## PASSAGE SHOWN
*** Begin section ***
# Fully restrained beam moment diagram

1. Jun 25, 2014

### soronemus

1. The problem statement, all variables and given/known data
Find the shear and bending moment diagram for a fully restrained beam with a length of 5m, a uniform distributed load of 1kN/m from x=0 to 2m, a point load of 1kN at 2m, and another uniform distributed load of .9kN/m from x=2, to x=5.

2. Relevant equations

3. The attempt at a solution
I am running into trouble finding the reaction points at A and B (the two fixed ends). The beam is statically indeterminate so I cannot sum the forces in the y direction, and sum the moments about A. I am a mechanical engineering graduate who may have briefly gone over this in my strengths class but that was a long time ago. I was reading up on deflection formulas and if I can get all the information I need if I can write the moment equation, but that is also giving me trouble (I cannot figure out how to break it up correctly to get the free body diagram for each section and obtain the moment equation to integrate/derivate). Any help would be appreciated.

2. Jun 25, 2014

### SteamKing

Staff Emeritus
The following attachment may provide a refresher to help you tackle this problem:

Set up the problem with the normal equations of statics as if the beam were determinate. Because you have several different loads applied to the same beam, writing the slope and deflection equations might get a little complicated. Since linearity applies, you can always treat each load separately, solve for the unknown reactions, and then determine the total reactions for the combined loading.
*** End section ***
## ASSIGNMENT A
Write out the records word for word, from their first line up to and including the line that contains "dobýt Senát, mezi soupeři má".
## ASSIGNMENT B
Pick up the forum thread on the fully restrained beam and continue it from the point where it stops.

## RECORDS PROVIDED
*** Begin section ***
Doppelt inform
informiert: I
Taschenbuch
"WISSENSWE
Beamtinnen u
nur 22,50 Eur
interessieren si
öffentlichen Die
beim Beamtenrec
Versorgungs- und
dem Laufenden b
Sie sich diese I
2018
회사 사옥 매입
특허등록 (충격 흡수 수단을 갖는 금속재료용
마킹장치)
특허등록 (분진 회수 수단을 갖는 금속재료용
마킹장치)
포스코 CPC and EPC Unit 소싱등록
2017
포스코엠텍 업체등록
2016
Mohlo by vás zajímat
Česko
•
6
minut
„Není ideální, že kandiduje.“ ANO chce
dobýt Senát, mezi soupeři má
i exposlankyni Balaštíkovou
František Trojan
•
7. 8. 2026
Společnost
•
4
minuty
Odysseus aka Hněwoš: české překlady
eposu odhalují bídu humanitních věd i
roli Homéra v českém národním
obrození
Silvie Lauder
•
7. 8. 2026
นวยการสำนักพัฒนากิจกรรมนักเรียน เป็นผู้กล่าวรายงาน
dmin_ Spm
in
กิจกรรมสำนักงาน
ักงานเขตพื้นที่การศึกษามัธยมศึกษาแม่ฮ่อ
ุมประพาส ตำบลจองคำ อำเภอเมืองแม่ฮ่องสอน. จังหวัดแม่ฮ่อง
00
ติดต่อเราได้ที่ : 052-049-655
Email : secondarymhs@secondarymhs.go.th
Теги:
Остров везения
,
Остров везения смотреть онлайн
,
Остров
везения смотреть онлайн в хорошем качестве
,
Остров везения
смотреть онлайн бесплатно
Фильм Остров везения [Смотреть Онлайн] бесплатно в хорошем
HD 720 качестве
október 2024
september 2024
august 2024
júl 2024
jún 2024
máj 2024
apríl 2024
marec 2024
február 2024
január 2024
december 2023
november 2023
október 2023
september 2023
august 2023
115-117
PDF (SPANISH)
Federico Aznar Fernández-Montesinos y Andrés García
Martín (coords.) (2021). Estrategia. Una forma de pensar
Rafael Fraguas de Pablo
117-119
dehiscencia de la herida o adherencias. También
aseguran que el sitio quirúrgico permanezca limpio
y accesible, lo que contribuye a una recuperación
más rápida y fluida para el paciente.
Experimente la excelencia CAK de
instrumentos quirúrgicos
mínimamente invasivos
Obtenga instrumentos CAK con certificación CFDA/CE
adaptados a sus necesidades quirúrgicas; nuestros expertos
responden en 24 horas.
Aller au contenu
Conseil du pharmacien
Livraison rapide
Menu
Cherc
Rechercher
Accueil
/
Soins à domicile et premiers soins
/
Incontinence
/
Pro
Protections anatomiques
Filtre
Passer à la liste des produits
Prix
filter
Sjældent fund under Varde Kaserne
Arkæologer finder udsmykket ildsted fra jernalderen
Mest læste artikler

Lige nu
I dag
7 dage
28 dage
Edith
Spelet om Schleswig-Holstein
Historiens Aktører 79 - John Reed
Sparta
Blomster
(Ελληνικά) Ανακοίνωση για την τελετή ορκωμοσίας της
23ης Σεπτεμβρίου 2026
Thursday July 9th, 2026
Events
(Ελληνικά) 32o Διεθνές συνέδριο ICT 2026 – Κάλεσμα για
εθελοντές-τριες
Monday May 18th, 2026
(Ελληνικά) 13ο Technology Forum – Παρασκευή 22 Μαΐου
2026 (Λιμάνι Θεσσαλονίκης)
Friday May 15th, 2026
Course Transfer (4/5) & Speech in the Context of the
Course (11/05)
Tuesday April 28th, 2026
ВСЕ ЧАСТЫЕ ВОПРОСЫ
*** End section ***
## EXERCISE ANSWER A
Doppelt inform
informiert: I
Taschenbuch
"WISSENSWE
Beamtinnen u
nur 22,50 Eur
interessieren si
öffentlichen Die
beim Beamtenrec
Versorgungs- und
dem Laufenden b
Sie sich diese I
2018
회사 사옥 매입
특허등록 (충격 흡수 수단을 갖는 금속재료용
마킹장치)
특허등록 (분진 회수 수단을 갖는 금속재료용
마킹장치)
포스코 CPC and EPC Unit 소싱등록
2017
포스코엠텍 업체등록
2016
Mohlo by vás zajímat
Česko
•
6
minut
„Není ideální, že kandiduje.“ ANO chce
dobýt Senát, mezi soupeři má

## EXERCISE ANSWER B
https://engineering.purdue.edu/~ce474/Docs/Fixed End Moments.pdf

3. Jun 25, 2014

### soronemus

Thanks for the reply, I was looking at the pdf you linked for a while before I posted here and was having trouble following along as they seem to skip steps. In particular, in example 10-4 (which if I can work through is very similar to part of my problem) they go straight to an equation R_a= (Pb/L) + (M_a/L) - (M_b/L) which seems like they are summing the forces in the y direction to get R_a but they are summing moments about two points at once. I am not really sure what they are doing there because I have only ever summed moments about a single point. Along with this they are multiplying the point load by a dimensionless number. Any clarification of that equation would be very much appreciated.

4. Jun 25, 2014

### SteamKing

Staff Emeritus
I understand your confusion, but write the equations of static equilibrium for the beam as shown in Ex. 10-4.

The first equation is simply the sum of the forces acting on the beam:

$∑F = 0$

$R_{A}+P+R_{B} = 0$

The second equation is the sum of the moments acting on the beam. We'll pick point A as the point about which to calculate the moments (CCW moments are positive):

$∑M_{A} = 0$

$M_{A}-M_{B}-Pa+R_{B}L = 0$

Then, solving for $R_{B}$:

$R_{B}=Pa/L-M_{A}/L+M_{B}/L$

$R_{A}$ can then be found by substituting the expression for $R_{B}$ back into the first equation of static equilibrium.

5. Jun 26, 2014

### soronemus

Sweet! I knew it had to be something simple like that. If you have enough patience for another question, where are the 'force-displacement relations' coming from? I have tried google searching but wasn't having much luck on that specific subject as it relates to the form these equations are in. I have worked through several online examples using the differentiation/integration of EIv=bla to get load, sheer, moment, ext, but i'm having trouble with how they arrived at these equations even though it must have something to do with said examples.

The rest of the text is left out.